Caretaker of the Clock | Here in New England
“When I started to wind it, I said, ‘Wow, this is working hard.’ I thought, ‘Well, it’s because the weights are all the way down and I have to wind up the weights plus the chain.’ So I’m cranking away and all of a sudden, bang! I hear this loud crack. A big timber that holds one of the pulleys had snapped right off.”
The weights had jammed. The tension had built up; a big half-inch-thick, S-shaped steel hook had stretched almost straight before letting go; the timber cracked and the chain went flying. “It took me about three months to get all of that straightened out,” Fogg recalls.

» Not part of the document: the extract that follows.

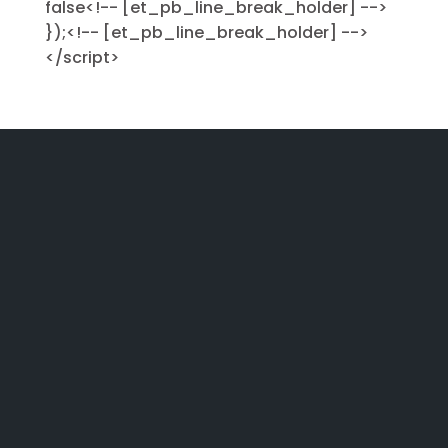
false<!-- [et_pb_line_break_holder] -->
});<!-- [et_pb_line_break_holder] -->
</script>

Another time, the clock was stopping at 25 minutes to the hour. “Just randomly. Not every hour,” he recalls. “And I’m thinking, ‘What the heck is making the clock stop?'” He’d reset it and “the clock might work for a day. Might work for five hours. Might work for two days. All of a sudden the clock would stop at 25 minutes to the hour. I spent two or three weeks coming down here, looking at everything, checking everything. What is doing this?”
He finally found the problem: On the east face, there was one loose screw on Roman numeral VII. Sometimes the minute hand would slip past that one screw; sometimes it caught it. That’s all it took to stop the clock. Fogg opened a small door in the clockface, leaned way out, and removed that screw.
But for almost half a century, maintaining Hancock’s clock has been mostly just a matter of being faithful and attentive. Fogg delicately adjusts the pendulum to compenstate for the weather, because metals expand and contract with the temperature. In the winter, when the metal contracts, the clock speeds up a little, so he adjusts the pendulum ever so slightly.
The crank handle to set the strike train is worn shiny in one spot, a groove. Every time the crank comes around, it rubs against the bell rope, so that in 140 years the hemp has polished a little valley in the steel shaft. Bob Fogg accounts for a third of that wear. Add it up: He’s been winding the clock a little more than 46 years. That’s 2,400 weeks, 168 cranks a week … and Fogg has pushed that heavy crank through more than 403,000 revolutions. Then add to that more than 168,000 turns to keep the time train ticking.
Constancy, routine–Fogg has wound the clock through wars, assassinations, moon landings, riots, a presidential impeachment, inflation, stagflation, recessions, the Cold War, terrorist attacks, and all the rest. But it’s not a stifling routine; it’s a devotion. We count on people like him to keep all the other works in town running: the folks who organize the yearly town meetings and reports and parades, the committees who attend to necessary repairs and improvements, those who surprise us by showing us the grace of the ordinary. A quick check of Hancock’s town report shows more than 125 different people volunteering for town offices and committees to keep this community of 1,650 going.
Bob Fogg comes from people who believed in community service, but they never used those words at all. It’s just what they did; they pitched in and helped out. His great-great-uncle helped raise the money to buy the clock in 1872. When the town needed a water system, his grandfather helped see to that, and when electricity arrived, he helped with that, too. His grandfather also ran the general store from 1896 to 1926. His grandmother taught school in town. An aunt was the first “woman selectman” in Hancock (in the Dark Ages, the 1950s).
“His grandfather just had a little bit to do with everything that was going on, and everybody knew him and trusted him. Bob is like that,” a neighbor says. He leads field trips to see the bell, coaches sports, dresses up as the Easter Bunny, makes cookies for a fundraiser in town–it’s a very long list. It’s just that he’s always around, doing something for the town. He doesn’t say anything about it. If it needs to be done, he does it. He doesn’t have a grand plan or any ulterior motives. He won’t tell you any of this, either. He doesn’t smother you in ancestor talk. He keeps the clock going, just as his ancestors helped keep the town going.
“I do it because I take pride in living in Hancock and seeing the clock work,” Fogg says. “In all the years I’ve been winding the clock, the only other one who’s ever wound it is my son. When I started doing this, Bobby was about 4 or 5 years old. He used to come up with me; you know how kids follow their dads.